Chapters 14-19 deal with the intrusion of missionaries on the lives of
the people of Umuofia and on the exile of Okonkwo. This is the complication
or rising action of Achebe’s novel. The narrator writes about Okonkwo’s
exile by asserting, “Although he had prospered in his motherland Okonkwo
knew that he would have prospered even more in Umuofia, in the land of his
fathers where men were bold and warlike. In these seven years he would have
climbed to the utmost heights. And so, he regretted every day of his
exile.” (162) Okonkwo’s exile leaves a void with the people of his village
when the missionaries begin to infiltrate their way of life. The narrator
notes, “The missionaries had come to Umuofia. They had built their church
there, won a handful of converts and were already sending evangelist to the
surrounding towns and villages.” They spread to the village of Mbanta where
Okonkwo is exiled and when the villagers hear that one of the Christian
converts has deliberately killed a royal python, Okonkwo reveals his
response to this invasion of outsiders, “Let us not reason like cowards, if
a man comes into my hut and defecates on the floor, what do I do? Do I shut
my eyes? No! I take a stick and break his head. That is what a man does.

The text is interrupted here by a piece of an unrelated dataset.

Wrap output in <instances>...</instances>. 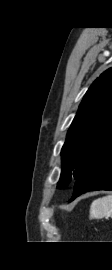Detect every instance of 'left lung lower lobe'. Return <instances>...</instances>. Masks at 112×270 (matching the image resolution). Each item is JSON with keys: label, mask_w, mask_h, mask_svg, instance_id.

These people are daily pouring filth over us, and Okefe says we should
pretend not to see.” (158-59) Okonkwo is clearly ready to drive these
interlopers out. An elder of Mbanta states his fear about missionaries when
he says, “An abominable religion has settled among you. A man can now leave
his father and brothers. He can curse the gods of his fathers and his
ancestors, like a hunter’s dog that suddenly goes mad and turns on his
master.” (167) These words echo in Okonkwo’s mind as he prepares to return
to his village.
The climax is foretold by a conversation between Okonkwo and his
friend, Obierika. Okonkwo ask, “What is it that has happened to our people?
Why have they lost the power to fight? …We must fight these men and drive
them from our land.” (175-76) Obierika replies, “It is already too late.
Our own men and our sons have joined the stranger.” Okonkwo is not ready to
give up; he helps inspire the people of his village to burn down the
missionary church. Okonkwo and 5 other leaders of the village are arrested
and then beaten and humiliated until a fine is paid for the church fire.
After the fine is paid and the 6 are released, the village calls a meeting
to discuss the crimes against their culture, it is during that meeting that
a court messenger show up and tries to break up the meeting. Okonkwo chops
off his head. The narrator tells us, “Okonkwo stood looking at the dead
man. He knew that Umuofia would not go to war. He knew because they let the
other messengers escape. Okonkwo turned and walked away, alone. This
represents the falling action of the novel. The reaction of his people to
his violent call to arms against the invaders of their way of life is to
run away in fear. He has no army to lead. The great warriors of Umuofia
have been pacified.
The denouement is the suicide of Okonkwo. He kills himself because he
can’t face a future where the life he has devoted himself to has now become
extinct. He also despairs that his people will lose their life, their
culture without fighting for it. He does it even though it is an
“abomination” and “an offense against the Earth…” (207) Obierika mourns
for his friend, “That man was one of the greatest men in Umuofia. You drove
him to kill himself; and now he will be buried like a dog…” (208)
Okonkwo’s death represents the death of a way of life.